Source material:
----------

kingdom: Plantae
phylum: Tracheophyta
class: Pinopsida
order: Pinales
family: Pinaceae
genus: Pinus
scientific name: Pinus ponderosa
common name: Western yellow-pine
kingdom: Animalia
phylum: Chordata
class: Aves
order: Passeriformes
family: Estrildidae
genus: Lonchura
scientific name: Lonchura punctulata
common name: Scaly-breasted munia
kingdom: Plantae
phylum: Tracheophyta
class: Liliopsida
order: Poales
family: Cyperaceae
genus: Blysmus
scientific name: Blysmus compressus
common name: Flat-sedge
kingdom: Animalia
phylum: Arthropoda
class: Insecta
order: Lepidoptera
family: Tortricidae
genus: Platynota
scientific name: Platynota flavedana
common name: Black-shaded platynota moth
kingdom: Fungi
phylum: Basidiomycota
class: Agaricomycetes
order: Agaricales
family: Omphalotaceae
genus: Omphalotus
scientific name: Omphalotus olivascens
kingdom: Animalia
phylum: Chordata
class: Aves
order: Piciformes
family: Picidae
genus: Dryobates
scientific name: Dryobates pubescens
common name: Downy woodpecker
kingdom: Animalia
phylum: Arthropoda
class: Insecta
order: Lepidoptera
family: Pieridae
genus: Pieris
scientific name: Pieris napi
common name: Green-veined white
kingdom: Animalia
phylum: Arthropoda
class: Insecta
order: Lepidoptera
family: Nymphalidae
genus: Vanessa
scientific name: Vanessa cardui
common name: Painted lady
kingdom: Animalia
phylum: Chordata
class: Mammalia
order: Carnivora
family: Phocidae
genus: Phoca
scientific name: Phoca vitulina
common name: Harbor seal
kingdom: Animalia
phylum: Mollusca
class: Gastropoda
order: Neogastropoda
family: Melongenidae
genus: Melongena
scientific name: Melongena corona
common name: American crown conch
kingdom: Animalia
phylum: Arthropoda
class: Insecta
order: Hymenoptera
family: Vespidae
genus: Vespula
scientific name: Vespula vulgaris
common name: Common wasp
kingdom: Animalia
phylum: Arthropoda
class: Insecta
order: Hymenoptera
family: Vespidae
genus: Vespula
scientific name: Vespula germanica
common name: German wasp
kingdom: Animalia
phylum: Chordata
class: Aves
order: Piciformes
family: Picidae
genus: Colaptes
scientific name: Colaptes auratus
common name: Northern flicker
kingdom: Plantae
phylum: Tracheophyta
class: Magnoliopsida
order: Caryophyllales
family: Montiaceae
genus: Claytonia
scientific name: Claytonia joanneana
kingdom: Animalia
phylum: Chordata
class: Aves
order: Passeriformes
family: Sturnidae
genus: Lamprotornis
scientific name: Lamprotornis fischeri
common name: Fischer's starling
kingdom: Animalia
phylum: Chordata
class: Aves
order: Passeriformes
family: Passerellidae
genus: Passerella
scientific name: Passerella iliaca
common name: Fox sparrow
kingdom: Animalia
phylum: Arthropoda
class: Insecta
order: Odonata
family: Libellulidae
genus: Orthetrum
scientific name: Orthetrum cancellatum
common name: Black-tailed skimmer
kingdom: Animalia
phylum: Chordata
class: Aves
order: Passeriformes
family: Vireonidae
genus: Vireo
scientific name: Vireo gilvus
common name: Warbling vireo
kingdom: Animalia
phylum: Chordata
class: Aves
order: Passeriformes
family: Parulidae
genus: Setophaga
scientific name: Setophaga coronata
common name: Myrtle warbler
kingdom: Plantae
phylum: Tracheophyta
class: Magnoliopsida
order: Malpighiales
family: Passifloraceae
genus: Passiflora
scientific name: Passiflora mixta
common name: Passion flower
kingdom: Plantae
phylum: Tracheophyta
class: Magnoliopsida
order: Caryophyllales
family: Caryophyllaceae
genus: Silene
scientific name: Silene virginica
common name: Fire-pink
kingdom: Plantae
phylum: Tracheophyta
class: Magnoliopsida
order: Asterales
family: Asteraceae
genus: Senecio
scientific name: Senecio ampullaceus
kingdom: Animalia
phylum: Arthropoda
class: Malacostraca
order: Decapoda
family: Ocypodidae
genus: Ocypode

----------

Set out every line from the records above as one numbered list, leaving out any blank lines.

1. kingdom: Plantae
2. phylum: Tracheophyta
3. class: Pinopsida
4. order: Pinales
5. family: Pinaceae
6. genus: Pinus
7. scientific name: Pinus ponderosa
8. common name: Western yellow-pine
9. kingdom: Animalia
10. phylum: Chordata
11. class: Aves
12. order: Passeriformes
13. family: Estrildidae
14. genus: Lonchura
15. scientific name: Lonchura punctulata
16. common name: Scaly-breasted munia
17. kingdom: Plantae
18. phylum: Tracheophyta
19. class: Liliopsida
20. order: Poales
21. family: Cyperaceae
22. genus: Blysmus
23. scientific name: Blysmus compressus
24. common name: Flat-sedge
25. kingdom: Animalia
26. phylum: Arthropoda
27. class: Insecta
28. order: Lepidoptera
29. family: Tortricidae
30. genus: Platynota
31. scientific name: Platynota flavedana
32. common name: Black-shaded platynota moth
33. kingdom: Fungi
34. phylum: Basidiomycota
35. class: Agaricomycetes
36. order: Agaricales
37. family: Omphalotaceae
38. genus: Omphalotus
39. scientific name: Omphalotus olivascens
40. kingdom: Animalia
41. phylum: Chordata
42. class: Aves
43. order: Piciformes
44. family: Picidae
45. genus: Dryobates
46. scientific name: Dryobates pubescens
47. common name: Downy woodpecker
48. kingdom: Animalia
49. phylum: Arthropoda
50. class: Insecta
51. order: Lepidoptera
52. family: Pieridae
53. genus: Pieris
54. scientific name: Pieris napi
55. common name: Green-veined white
56. kingdom: Animalia
57. phylum: Arthropoda
58. class: Insecta
59. order: Lepidoptera
60. family: Nymphalidae
61. genus: Vanessa
62. scientific name: Vanessa cardui
63. common name: Painted lady
64. kingdom: Animalia
65. phylum: Chordata
66. class: Mammalia
67. order: Carnivora
68. family: Phocidae
69. genus: Phoca
70. scientific name: Phoca vitulina
71. common name: Harbor seal
72. kingdom: Animalia
73. phylum: Mollusca
74. class: Gastropoda
75. order: Neogastropoda
76. family: Melongenidae
77. genus: Melongena
78. scientific name: Melongena corona
79. common name: American crown conch
80. kingdom: Animalia
81. phylum: Arthropoda
82. class: Insecta
83. order: Hymenoptera
84. family: Vespidae
85. genus: Vespula
86. scientific name: Vespula vulgaris
87. common name: Common wasp
88. kingdom: Animalia
89. phylum: Arthropoda
90. class: Insecta
91. order: Hymenoptera
92. family: Vespidae
93. genus: Vespula
94. scientific name: Vespula germanica
95. common name: German wasp
96. kingdom: Animalia
97. phylum: Chordata
98. class: Aves
99. order: Piciformes
100. family: Picidae
101. genus: Colaptes
102. scientific name: Colaptes auratus
103. common name: Northern flicker
104. kingdom: Plantae
105. phylum: Tracheophyta
106. class: Magnoliopsida
107. order: Caryophyllales
108. family: Montiaceae
109. genus: Claytonia
110. scientific name: Claytonia joanneana
111. kingdom: Animalia
112. phylum: Chordata
113. class: Aves
114. order: Passeriformes
115. family: Sturnidae
116. genus: Lamprotornis
117. scientific name: Lamprotornis fischeri
118. common name: Fischer's starling
119. kingdom: Animalia
120. phylum: Chordata
121. class: Aves
122. order: Passeriformes
123. family: Passerellidae
124. genus: Passerella
125. scientific name: Passerella iliaca
126. common name: Fox sparrow
127. kingdom: Animalia
128. phylum: Arthropoda
129. class: Insecta
130. order: Odonata
131. family: Libellulidae
132. genus: Orthetrum
133. scientific name: Orthetrum cancellatum
134. common name: Black-tailed skimmer
135. kingdom: Animalia
136. phylum: Chordata
137. class: Aves
138. order: Passeriformes
139. family: Vireonidae
140. genus: Vireo
141. scientific name: Vireo gilvus
142. common name: Warbling vireo
143. kingdom: Animalia
144. phylum: Chordata
145. class: Aves
146. order: Passeriformes
147. family: Parulidae
148. genus: Setophaga
149. scientific name: Setophaga coronata
150. common name: Myrtle warbler
151. kingdom: Plantae
152. phylum: Tracheophyta
153. class: Magnoliopsida
154. order: Malpighiales
155. family: Passifloraceae
156. genus: Passiflora
157. scientific name: Passiflora mixta
158. common name: Passion flower
159. kingdom: Plantae
160. phylum: Tracheophyta
161. class: Magnoliopsida
162. order: Caryophyllales
163. family: Caryophyllaceae
164. genus: Silene
165. scientific name: Silene virginica
166. common name: Fire-pink
167. kingdom: Plantae
168. phylum: Tracheophyta
169. class: Magnoliopsida
170. order: Asterales
171. family: Asteraceae
172. genus: Senecio
173. scientific name: Senecio ampullaceus
174. kingdom: Animalia
175. phylum: Arthropoda
176. class: Malacostraca
177. order: Decapoda
178. family: Ocypodidae
179. genus: Ocypode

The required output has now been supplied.